When the aversion is mutual, either spouse may propose a divorce. It is essentially divorce by mutual consent. The Shias insist on a particular form of divorce and believe that it should be obtained if both parties feel bona fide that the marriage is becoming irksome. However, the Shias follow no such rule. Although the husband is usually compensated through a portion of the Mehr, it is not an essential feature of the divorce. Here, both parties want to mutually be rid of each other.


Irretrievable breakdown of marriage


TheNoerbibiPirBux[2] case established that incompatibility of temperaments and irretrievable breakdown of marriage were legitimate reasons for divorce.

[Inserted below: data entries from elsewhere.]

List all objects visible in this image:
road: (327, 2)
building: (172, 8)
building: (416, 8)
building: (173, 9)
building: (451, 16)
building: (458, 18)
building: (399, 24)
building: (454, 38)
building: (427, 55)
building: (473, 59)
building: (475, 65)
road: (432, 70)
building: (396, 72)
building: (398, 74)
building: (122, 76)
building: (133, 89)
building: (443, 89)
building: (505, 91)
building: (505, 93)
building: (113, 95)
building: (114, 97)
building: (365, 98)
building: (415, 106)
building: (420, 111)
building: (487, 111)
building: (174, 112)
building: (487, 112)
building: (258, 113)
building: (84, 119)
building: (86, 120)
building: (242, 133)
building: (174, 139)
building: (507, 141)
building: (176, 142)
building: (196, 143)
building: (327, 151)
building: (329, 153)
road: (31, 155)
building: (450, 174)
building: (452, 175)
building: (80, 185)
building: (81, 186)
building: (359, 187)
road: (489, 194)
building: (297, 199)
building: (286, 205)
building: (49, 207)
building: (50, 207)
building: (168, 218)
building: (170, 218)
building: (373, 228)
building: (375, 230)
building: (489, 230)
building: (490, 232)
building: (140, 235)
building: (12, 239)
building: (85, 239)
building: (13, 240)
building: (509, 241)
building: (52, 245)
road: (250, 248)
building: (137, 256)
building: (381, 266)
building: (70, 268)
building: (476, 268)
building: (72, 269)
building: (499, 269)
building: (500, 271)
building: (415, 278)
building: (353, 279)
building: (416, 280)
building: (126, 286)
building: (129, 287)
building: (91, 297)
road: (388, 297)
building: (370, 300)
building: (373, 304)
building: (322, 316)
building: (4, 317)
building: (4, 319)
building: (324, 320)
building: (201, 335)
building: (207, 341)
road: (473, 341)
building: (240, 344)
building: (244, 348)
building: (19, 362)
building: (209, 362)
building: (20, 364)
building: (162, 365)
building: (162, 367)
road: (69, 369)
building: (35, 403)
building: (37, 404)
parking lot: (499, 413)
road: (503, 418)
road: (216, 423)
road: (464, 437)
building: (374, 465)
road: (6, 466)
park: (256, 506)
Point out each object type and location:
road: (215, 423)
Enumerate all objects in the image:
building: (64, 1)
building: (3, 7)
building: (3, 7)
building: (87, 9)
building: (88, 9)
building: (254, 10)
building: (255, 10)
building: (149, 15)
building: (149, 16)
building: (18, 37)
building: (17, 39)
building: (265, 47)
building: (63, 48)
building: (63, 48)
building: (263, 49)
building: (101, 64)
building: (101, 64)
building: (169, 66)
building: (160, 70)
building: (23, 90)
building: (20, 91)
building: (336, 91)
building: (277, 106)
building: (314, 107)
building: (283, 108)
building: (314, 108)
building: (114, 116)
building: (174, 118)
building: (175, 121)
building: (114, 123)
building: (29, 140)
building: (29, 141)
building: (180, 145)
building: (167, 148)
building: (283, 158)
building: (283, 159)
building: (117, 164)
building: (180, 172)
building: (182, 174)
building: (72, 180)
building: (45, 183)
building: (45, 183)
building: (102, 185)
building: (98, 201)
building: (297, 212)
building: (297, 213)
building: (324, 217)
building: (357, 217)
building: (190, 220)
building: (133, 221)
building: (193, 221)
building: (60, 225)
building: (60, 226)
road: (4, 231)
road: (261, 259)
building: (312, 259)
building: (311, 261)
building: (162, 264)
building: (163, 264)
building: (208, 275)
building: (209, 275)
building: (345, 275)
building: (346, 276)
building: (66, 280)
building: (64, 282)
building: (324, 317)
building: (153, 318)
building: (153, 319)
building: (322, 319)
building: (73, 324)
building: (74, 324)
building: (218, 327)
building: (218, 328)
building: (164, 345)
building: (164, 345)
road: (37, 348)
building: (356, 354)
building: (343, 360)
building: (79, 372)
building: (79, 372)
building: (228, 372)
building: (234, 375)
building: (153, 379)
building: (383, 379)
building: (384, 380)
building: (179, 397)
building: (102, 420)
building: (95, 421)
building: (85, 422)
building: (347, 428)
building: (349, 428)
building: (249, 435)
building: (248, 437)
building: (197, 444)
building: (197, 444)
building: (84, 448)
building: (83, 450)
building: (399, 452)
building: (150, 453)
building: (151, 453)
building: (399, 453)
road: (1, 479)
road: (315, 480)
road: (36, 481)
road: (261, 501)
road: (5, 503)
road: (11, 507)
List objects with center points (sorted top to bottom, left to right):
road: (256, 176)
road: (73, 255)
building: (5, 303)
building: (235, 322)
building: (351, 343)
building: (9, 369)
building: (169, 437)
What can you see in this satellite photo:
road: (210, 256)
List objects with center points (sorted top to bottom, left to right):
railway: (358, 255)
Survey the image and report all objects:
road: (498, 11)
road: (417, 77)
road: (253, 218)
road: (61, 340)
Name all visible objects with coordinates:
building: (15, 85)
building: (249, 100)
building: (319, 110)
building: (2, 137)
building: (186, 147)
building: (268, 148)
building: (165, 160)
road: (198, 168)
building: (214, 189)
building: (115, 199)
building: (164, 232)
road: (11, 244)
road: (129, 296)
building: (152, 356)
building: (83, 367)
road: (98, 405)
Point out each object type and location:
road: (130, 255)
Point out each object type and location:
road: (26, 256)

This was done in the belief that if “the limits of god will not be observed, it is better to dissolve the marriage”. Subsequent cases also referred to the Quran where there were instances of the prophet granting divorce to his wives who claimed they could not live in matrimony or that they hated their husband. In order to preserve the sanctity of family, spouses were released from being imprisoned in quarrelsome wedlock. The two grounds for granting divorce under this is non-payment of maintenance by the husband according to clause (ii) of Section 2, Dissolution of Muslim Marriage Act and total irreconcilability between the spouses under clause (ix) of Section 2 of the same Act. In Mohd. Abdul Zadil Ahmed v. Marina Begum[3], the Guwahati High Court added a new dimension to Section 2 by granting divorce by mutual consent as the parties had agreed on a compromise despite a provision for the same not being a provision of the Act.


Conclusion

Muslim Personal laws in general have given more power to the husband as they are considered to be the superior gender. However, laws are changing. The Muslim Women (Protection of Rights on Marriage) Bill, 2019 (triple talaq bill) and the judgements on irretrievable breakdown of marriage are signs that the law is becoming more inclusive and progressive in nature. Even the concept of delegated talaq gives women substantial power and control over the situation. It is to be kept in mind that all personal laws come from custom and tradition. Changing them completely isn’t feasible but by tweaking and amending these laws as the times’ progress, we are constantly striving towards inclusive, more equal and progressive laws.

[1]ShayaraBanov. Union of India, (2017) 9 SCC 1. [2]NoerbibiPirBux, AIR 1950 Sind 8. [3]Mohd. Abdul Zadil Ahmed v. Marina Begum, AIR 1999 Gau 28.

References

· Dr. Paras Diwan, Family Law, ch.10 131-135.

· Dr. Paras Diwan, Family Law, ch.12 197-199.

· Dr. Paras Diwan, Family Law, ch.13200-205.